Dataset excerpts:
*** Block opens ***
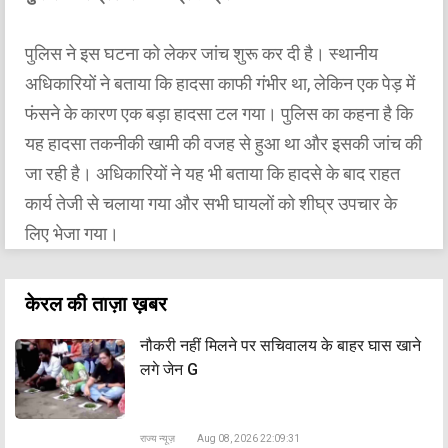
पुलिस ने इस घटना को लेकर जांच शुरू कर दी है। स्थानीय
अधिकारियों ने बताया कि हादसा काफी गंभीर था, लेकिन एक पेड़ में
फंसने के कारण एक बड़ा हादसा टल गया। पुलिस का कहना है कि
यह हादसा तकनीकी खामी की वजह से हुआ था और इसकी जांच की
जा रही है। अधिकारियों ने यह भी बताया कि हादसे के बाद राहत
कार्य तेजी से चलाया गया और सभी घायलों को शीघ्र उपचार के
लिए भेजा गया।
केरल की ताज़ा ख़बर
नौकरी नहीं मिलने पर सचिवालय के बाहर घास खाने
लगे जेन G
राज्य न्यूज़
Aug 08, 2026 22:09:31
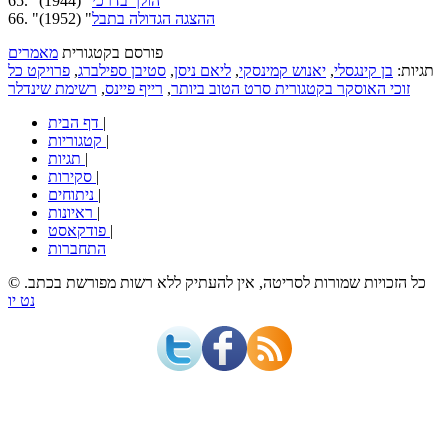
הולך בדרכי
" (1944)
65. "
ההצגה הגדולה בתבל
" (1952)
66. "
פורסם בקטגורית
מאמרים
תגיות:
בן קינגסלי
,
יאנוש קמינסקי
,
ליאם ניסן
,
סטיבן ספילברג
,
פרויקט כל
זוכי האוסקר בקטגורית סרט הטוב ביותר
,
רייף פיינס
,
רשימת שינדלר
|
דף הבית
|
קטגוריות
|
תגיות
|
סקירות
|
ניתוחים
|
ראיונות
|
פודקאסט
התחברות
© כל הזכויות שמורות לסריטה, אין להעתיק ללא רשות מפורשת בכתב.
נט יו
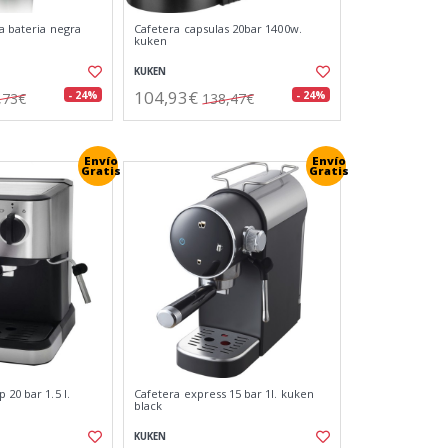
 a bateria negra
Cafetera capsulas 20bar 1400w.
kuken
KUKEN
104,93€
- 24%
- 24%
,73€
138,47€
Envío
Envío
Gratis
Gratis
 20 bar 1.5 l.
Cafetera express 15 bar 1l. kuken
black
KUKEN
*** Block closes ***
» Work order: Copy out the text of all the records above word for word, without the pictures.

» Your response:
पुलिस ने इस घटना को लेकर जांच शुरू कर दी है। स्थानीय
अधिकारियों ने बताया कि हादसा काफी गंभीर था, लेकिन एक पेड़ में
फंसने के कारण एक बड़ा हादसा टल गया। पुलिस का कहना है कि
यह हादसा तकनीकी खामी की वजह से हुआ था और इसकी जांच की
जा रही है। अधिकारियों ने यह भी बताया कि हादसे के बाद राहत
कार्य तेजी से चलाया गया और सभी घायलों को शीघ्र उपचार के
लिए भेजा गया।
केरल की ताज़ा ख़बर
नौकरी नहीं मिलने पर सचिवालय के बाहर घास खाने
लगे जेन G
राज्य न्यूज़
Aug 08, 2026 22:09:31
הולך בדרכי
" (1944)
65. "
ההצגה הגדולה בתבל
" (1952)
66. "
פורסם בקטגורית
מאמרים
תגיות:
בן קינגסלי
,
יאנוש קמינסקי
,
ליאם ניסן
,
סטיבן ספילברג
,
פרויקט כל
זוכי האוסקר בקטגורית סרט הטוב ביותר
,
רייף פיינס
,
רשימת שינדלר
|
דף הבית
|
קטגוריות
|
תגיות
|
סקירות
|
ניתוחים
|
ראיונות
|
פודקאסט
התחברות
© כל הזכויות שמורות לסריטה, אין להעתיק ללא רשות מפורשת בכתב.
נט יו
 a bateria negra
Cafetera capsulas 20bar 1400w.
kuken
KUKEN
104,93€
- 24%
- 24%
,73€
138,47€
Envío
Envío
Gratis
Gratis
 20 bar 1.5 l.
Cafetera express 15 bar 1l. kuken
black
KUKEN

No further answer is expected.